====== ESTRATTI DEI DATI ======

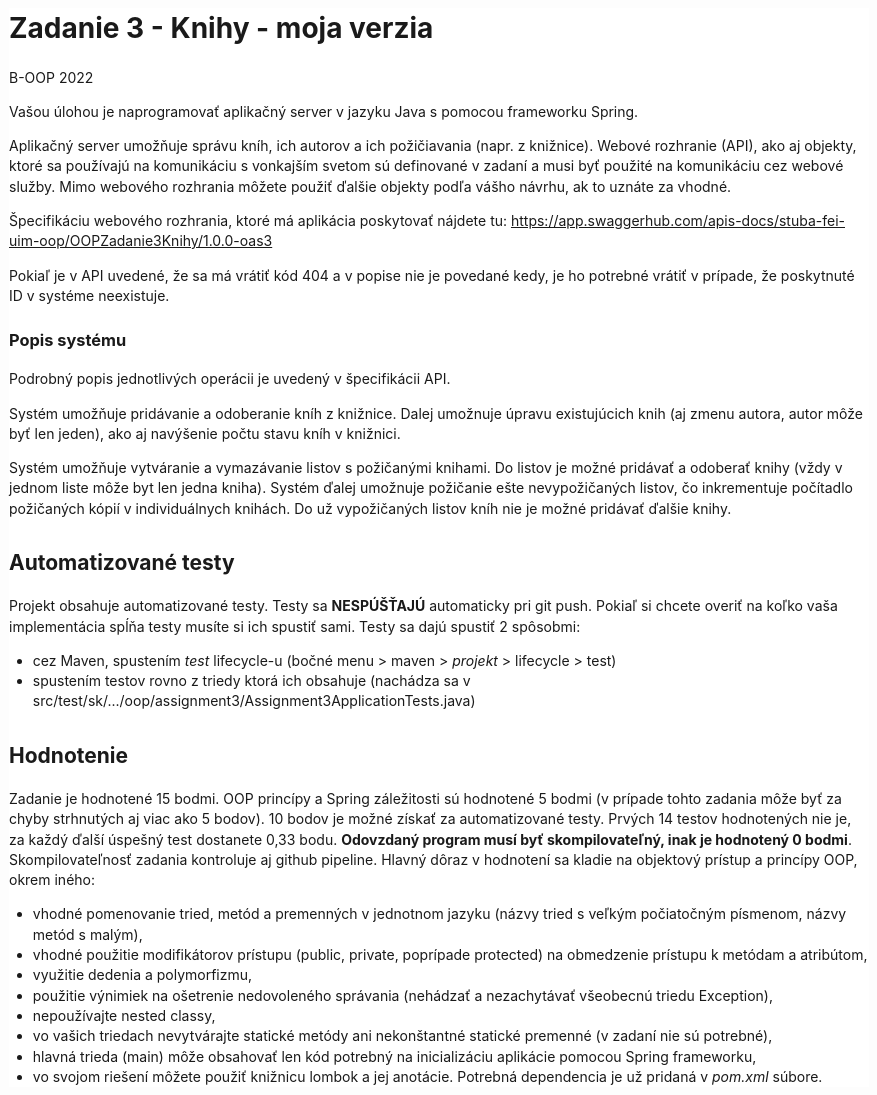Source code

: # Zadanie 3 - Knihy - moja verzia
B-OOP 2022

Vašou úlohou je naprogramovať aplikačný server v jazyku Java s pomocou frameworku Spring.

Aplikačný server umožňuje správu kníh, ich autorov a ich požičiavania (napr. z knižnice).
Webové rozhranie (API), ako aj objekty, ktoré sa používajú na komunikáciu s vonkajším svetom sú definované v zadaní a musi byť použité na komunikáciu cez webové služby. Mimo webového rozhrania môžete použiť ďalšie objekty podľa vášho návrhu, ak to uznáte za vhodné.

Špecifikáciu webového rozhrania, ktoré má aplikácia poskytovať nájdete tu: https://app.swaggerhub.com/apis-docs/stuba-fei-uim-oop/OOPZadanie3Knihy/1.0.0-oas3

Pokiaľ je v API uvedené, že sa má vrátiť kód 404 a v popise nie je povedané kedy, je ho potrebné vrátiť v prípade, že poskytnuté ID v systéme neexistuje.

### Popis systému

Podrobný popis jednotlivých operácii je uvedený v špecifikácii API.

Systém umožňuje pridávanie a odoberanie kníh z knižnice. Dalej umožnuje úpravu existujúcich knih (aj zmenu autora, autor môže byť len jeden), ako aj navýšenie počtu stavu kníh v knižnici.

Systém umožňuje vytváranie a vymazávanie listov s požičanými knihami. Do listov je možné pridávať a odoberať knihy (vždy v jednom liste môže byt len jedna kniha). Systém ďalej umožnuje požičanie ešte nevypožičaných listov, čo inkrementuje počítadlo požičaných kópií v individuálnych knihách. Do už vypožičaných listov kníh nie je možné pridávať ďalšie knihy.

## Automatizované testy

Projekt obsahuje automatizované testy. Testy sa **NESPÚŠŤAJÚ** automaticky pri git push. Pokiaľ si chcete overiť na koľko vaša implementácia spĺňa testy musíte si ich spustiť sami. Testy sa dajú spustiť 2 spôsobmi:
* cez Maven, spustením _test_ lifecycle-u (bočné menu > maven > _projekt_ > lifecycle > test)
* spustením testov rovno z triedy ktorá ich obsahuje (nachádza sa v src/test/sk/.../oop/assignment3/Assignment3ApplicationTests.java)

## Hodnotenie

Zadanie je hodnotené 15 bodmi. OOP princípy a Spring záležitosti sú hodnotené 5 bodmi (v prípade tohto zadania môže byť za chyby strhnutých aj viac ako 5 bodov). 10 bodov je možné získať za automatizované testy. Prvých 14 testov hodnotených nie je, za každý ďalší úspešný test dostanete 0,33 bodu. **Odovzdaný program musí byť skompilovateľný, inak je
hodnotený 0 bodmi**. Skompilovateľnosť zadania kontroluje aj github pipeline. Hlavný dôraz v hodnotení sa kladie na objektový prístup a princípy OOP,
okrem iného:

* vhodné pomenovanie tried, metód a premenných v jednotnom jazyku (názvy tried s veľkým počiatočným písmenom, názvy metód s malým),
* vhodné použitie modifikátorov prístupu (public, private, poprípade protected) na obmedzenie prístupu k metódam a atribútom,
* využitie dedenia a polymorfizmu,
* použitie výnimiek na ošetrenie nedovoleného správania (nehádzať a nezachytávať všeobecnú triedu Exception),
* nepoužívajte nested classy,
* vo vašich triedach nevytvárajte statické metódy ani nekonštantné statické premenné (v zadaní nie sú potrebné),
* hlavná trieda (main) môže obsahovať len kód potrebný na inicializáciu aplikácie pomocou Spring frameworku,
* vo svojom riešení môžete použiť knižnicu lombok a jej anotácie. Potrebná dependencia je už pridaná v _pom.xml_ súbore.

======

__COSA SI CHIEDE__:
Riscrivi le righe qui sopra sostituendo "Spring" con "Quarkus" in ogni punto e lasciando invariato tutto il resto. Non includere le immagini.

__RISULTATO__:
Source code

: # Zadanie 3 - Knihy - moja verzia
B-OOP 2022

Vašou úlohou je naprogramovať aplikačný server v jazyku Java s pomocou frameworku Quarkus.

Aplikačný server umožňuje správu kníh, ich autorov a ich požičiavania (napr. z knižnice).
Webové rozhranie (API), ako aj objekty, ktoré sa používajú na komunikáciu s vonkajším svetom sú definované v zadaní a musi byť použité na komunikáciu cez webové služby. Mimo webového rozhrania môžete použiť ďalšie objekty podľa vášho návrhu, ak to uznáte za vhodné.

Špecifikáciu webového rozhrania, ktoré má aplikácia poskytovať nájdete tu: https://app.swaggerhub.com/apis-docs/stuba-fei-uim-oop/OOPZadanie3Knihy/1.0.0-oas3

Pokiaľ je v API uvedené, že sa má vrátiť kód 404 a v popise nie je povedané kedy, je ho potrebné vrátiť v prípade, že poskytnuté ID v systéme neexistuje.

### Popis systému

Podrobný popis jednotlivých operácii je uvedený v špecifikácii API.

Systém umožňuje pridávanie a odoberanie kníh z knižnice. Dalej umožnuje úpravu existujúcich knih (aj zmenu autora, autor môže byť len jeden), ako aj navýšenie počtu stavu kníh v knižnici.

Systém umožňuje vytváranie a vymazávanie listov s požičanými knihami. Do listov je možné pridávať a odoberať knihy (vždy v jednom liste môže byt len jedna kniha). Systém ďalej umožnuje požičanie ešte nevypožičaných listov, čo inkrementuje počítadlo požičaných kópií v individuálnych knihách. Do už vypožičaných listov kníh nie je možné pridávať ďalšie knihy.

## Automatizované testy

Projekt obsahuje automatizované testy. Testy sa **NESPÚŠŤAJÚ** automaticky pri git push. Pokiaľ si chcete overiť na koľko vaša implementácia spĺňa testy musíte si ich spustiť sami. Testy sa dajú spustiť 2 spôsobmi:
* cez Maven, spustením _test_ lifecycle-u (bočné menu > maven > _projekt_ > lifecycle > test)
* spustením testov rovno z triedy ktorá ich obsahuje (nachádza sa v src/test/sk/.../oop/assignment3/Assignment3ApplicationTests.java)

## Hodnotenie

Zadanie je hodnotené 15 bodmi. OOP princípy a Quarkus záležitosti sú hodnotené 5 bodmi (v prípade tohto zadania môže byť za chyby strhnutých aj viac ako 5 bodov). 10 bodov je možné získať za automatizované testy. Prvých 14 testov hodnotených nie je, za každý ďalší úspešný test dostanete 0,33 bodu. **Odovzdaný program musí byť skompilovateľný, inak je
hodnotený 0 bodmi**. Skompilovateľnosť zadania kontroluje aj github pipeline. Hlavný dôraz v hodnotení sa kladie na objektový prístup a princípy OOP,
okrem iného:

* vhodné pomenovanie tried, metód a premenných v jednotnom jazyku (názvy tried s veľkým počiatočným písmenom, názvy metód s malým),
* vhodné použitie modifikátorov prístupu (public, private, poprípade protected) na obmedzenie prístupu k metódam a atribútom,
* využitie dedenia a polymorfizmu,
* použitie výnimiek na ošetrenie nedovoleného správania (nehádzať a nezachytávať všeobecnú triedu Exception),
* nepoužívajte nested classy,
* vo vašich triedach nevytvárajte statické metódy ani nekonštantné statické premenné (v zadaní nie sú potrebné),
* hlavná trieda (main) môže obsahovať len kód potrebný na inicializáciu aplikácie pomocou Quarkus frameworku,
* vo svojom riešení môžete použiť knižnicu lombok a jej anotácie. Potrebná dependencia je už pridaná v _pom.xml_ súbore.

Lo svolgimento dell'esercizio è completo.